Document section =
+--
Some suggested that the team should make a stronger recommendation such as single character TLDs may be allowed if there are no technical or policy reasons to ban them. It was noted that the team would need to a have better understanding as to the concerns of the technical community in order to be able to advocate for any counter proposals.
ICANN staff also noted that the Reserved Names Working Group Final Report stated that “Single and two-character U-labels on the top level and second level of a domain name should not be restricted in general. At the top level, requested strings should be analyzed on a case by case basis in the new gTLD process depending on the script and language used in order to determine whether the string should be granted for allocation in the DNS.”
There was a request to ICANN staff to liaise with members of technical community and get something in written about their reservations with regard to single character TLDs.
Another point was raised with regard to visual confusion and the importance of comparing new strings with existing TLD strings, both ASCII and IDN. ICANN staff indicated that in the new gTLD process, the proposed algorithm does that. ICANN staff will come back with more information about the similarity check in the IDN ccTLD Fast Track Process.

Action items:

ICANN staff to check with policy team on forums where the issue of single character TLDs can be discussed
ICANN staff to liaise with technical community and ask for clarification on why single character TLDs should not be allowed
ICANN staff to provide more details regarding similarity check mechanisms in the IDN ccTLD Fast Track Process
Ram to refine the 3 rules suggested for the 2-char strings and to send his proposal to the list


Variant Management

There was yet a disagreement among members as regards desired variants and whether they should be reserved or allocated/delegated. One of the problems is how to enforce behavior should desired variants be delegated. The discussion about DNAME demonstrated different views as some team members said they tried it on 2nd level and it didn’t work, while others said it did. There also seemed to be contradicting messages from technical community on whether or not DNAME could be used in the root. Team members who had tried DNAME were asked to share their experience and to send some text to the list. The aim is to reach conclusion on DNAME and to decide if it is a viable solution for handling variants at the root level.
The team recognized that terms like “delegation” and “allocation” still cause confusion, and agreed to refine the language and eliminate confusion.
On desired variants the team seemed to have agreement on some parts and disagreement on others. There was an agreement on: 1. desired variants must be indicated by the requester (applicant); 2. desired variants must be reserved for the applicant; 3. undesired variants must be blocked until further notice. There was a proposal to prioritize the variants and to make their delegation dependent upon the analysis of the impact of the delegation of the initial string, and contingent of having a viable technology for mapping. Although the concept of prioritizing or ranking seemed to be accepted, there seemed to be disagreement on how to handle variants at the root level.


Action items:

Howard and Siavash to provide text regarding their experience with DNAME
Question to Raed (was not on the call) if .sa has any experience with DNAME and if so to share with the team
ICANN staff to get feedback from .gr on its DNAME experience
Ram to refine the definition of desired variants particularly the terms “delegation” and “allocation”
+--
Extracted data =
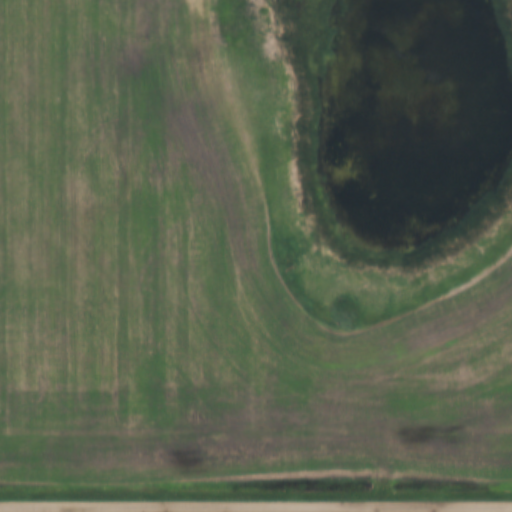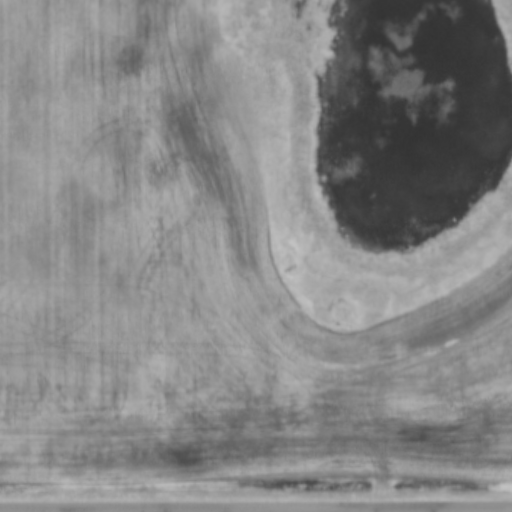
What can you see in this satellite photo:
road: (256, 505)
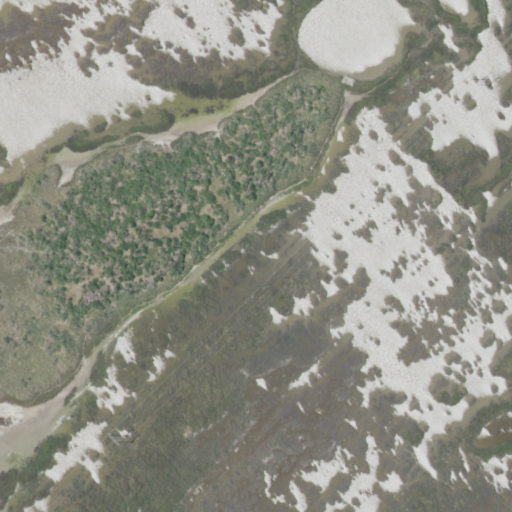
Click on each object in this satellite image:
power tower: (486, 81)
power tower: (129, 438)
+--
Challenge 1 = List every individual person mentioned by name in the meeting notes.
Challenge 2 = Edit the records so that "satellite" becomes "aerial" everywhere it occurs, with everything else unchanged. Leave the pictures out of your answer.
The records are unrelated to the meeting notes.

Task output 1 = Ram, Howard, Siavash, Raed

Task output 2 =
What can you see in this aerial photo:
road: (256, 505)
Click on each object in this aerial image:
power tower: (486, 81)
power tower: (129, 438)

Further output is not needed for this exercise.